● Task instructions: Locate every line in the items below that contains the string "Ostatnie", and copy each such line. The match is case-sensitive.

----

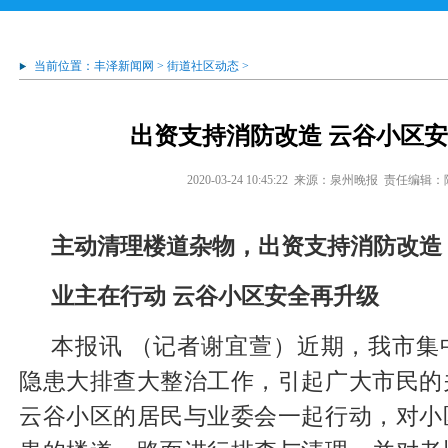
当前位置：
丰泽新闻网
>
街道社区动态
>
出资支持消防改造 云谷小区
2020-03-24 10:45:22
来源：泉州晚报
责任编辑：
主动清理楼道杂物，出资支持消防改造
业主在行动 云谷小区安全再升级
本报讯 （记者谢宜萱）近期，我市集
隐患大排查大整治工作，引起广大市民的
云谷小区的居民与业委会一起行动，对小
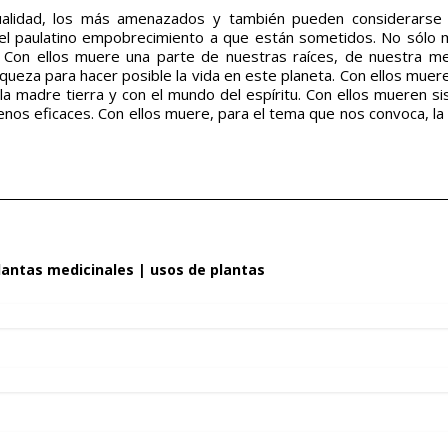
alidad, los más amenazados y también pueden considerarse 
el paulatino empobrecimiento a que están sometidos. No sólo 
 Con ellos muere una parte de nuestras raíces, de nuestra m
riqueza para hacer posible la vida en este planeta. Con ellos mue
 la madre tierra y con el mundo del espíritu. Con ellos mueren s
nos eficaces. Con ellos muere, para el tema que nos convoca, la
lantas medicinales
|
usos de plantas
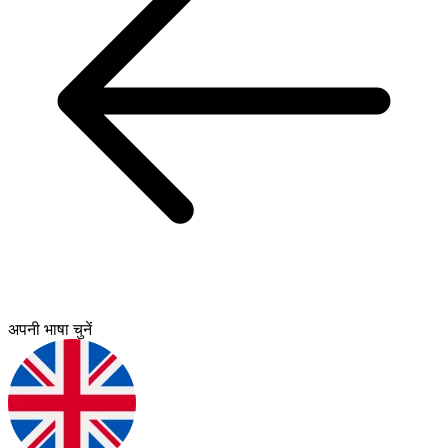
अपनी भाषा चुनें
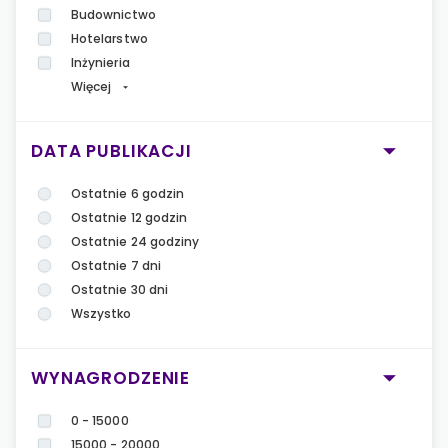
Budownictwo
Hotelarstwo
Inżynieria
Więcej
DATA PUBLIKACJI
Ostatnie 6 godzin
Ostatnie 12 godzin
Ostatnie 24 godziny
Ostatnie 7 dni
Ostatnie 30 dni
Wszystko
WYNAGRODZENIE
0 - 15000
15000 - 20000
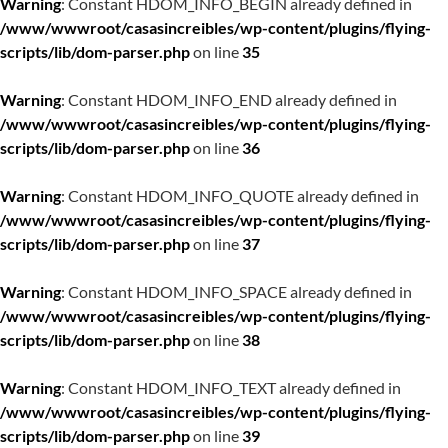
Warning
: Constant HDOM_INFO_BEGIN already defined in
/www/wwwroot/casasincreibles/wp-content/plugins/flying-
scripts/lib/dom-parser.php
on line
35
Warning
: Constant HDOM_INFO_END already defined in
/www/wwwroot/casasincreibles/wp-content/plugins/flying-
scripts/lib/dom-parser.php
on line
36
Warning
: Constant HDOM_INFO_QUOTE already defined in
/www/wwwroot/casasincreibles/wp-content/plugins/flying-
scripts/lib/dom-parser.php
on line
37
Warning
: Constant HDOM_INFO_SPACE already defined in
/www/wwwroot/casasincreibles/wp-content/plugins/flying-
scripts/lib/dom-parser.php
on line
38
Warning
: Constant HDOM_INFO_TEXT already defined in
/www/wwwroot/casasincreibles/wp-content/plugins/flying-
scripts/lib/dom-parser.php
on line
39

----

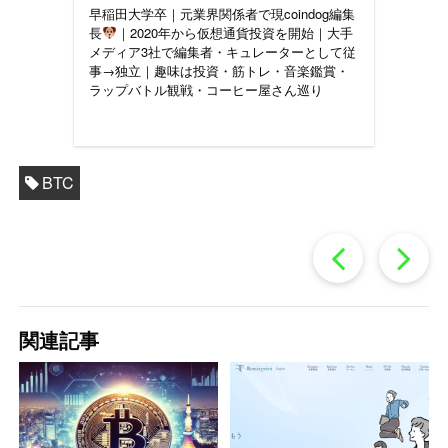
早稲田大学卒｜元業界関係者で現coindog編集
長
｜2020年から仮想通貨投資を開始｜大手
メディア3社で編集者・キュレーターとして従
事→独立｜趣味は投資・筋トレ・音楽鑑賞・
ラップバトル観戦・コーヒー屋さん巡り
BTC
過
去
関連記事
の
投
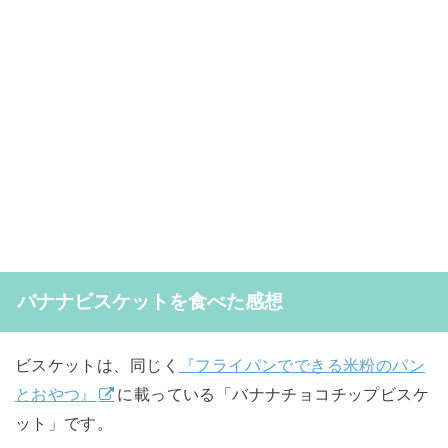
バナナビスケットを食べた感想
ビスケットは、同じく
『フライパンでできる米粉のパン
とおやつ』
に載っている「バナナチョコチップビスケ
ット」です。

----

● Task solution:
Ostatnie 6 godzin
Ostatnie 12 godzin
Ostatnie 24 godziny
Ostatnie 7 dni
Ostatnie 30 dni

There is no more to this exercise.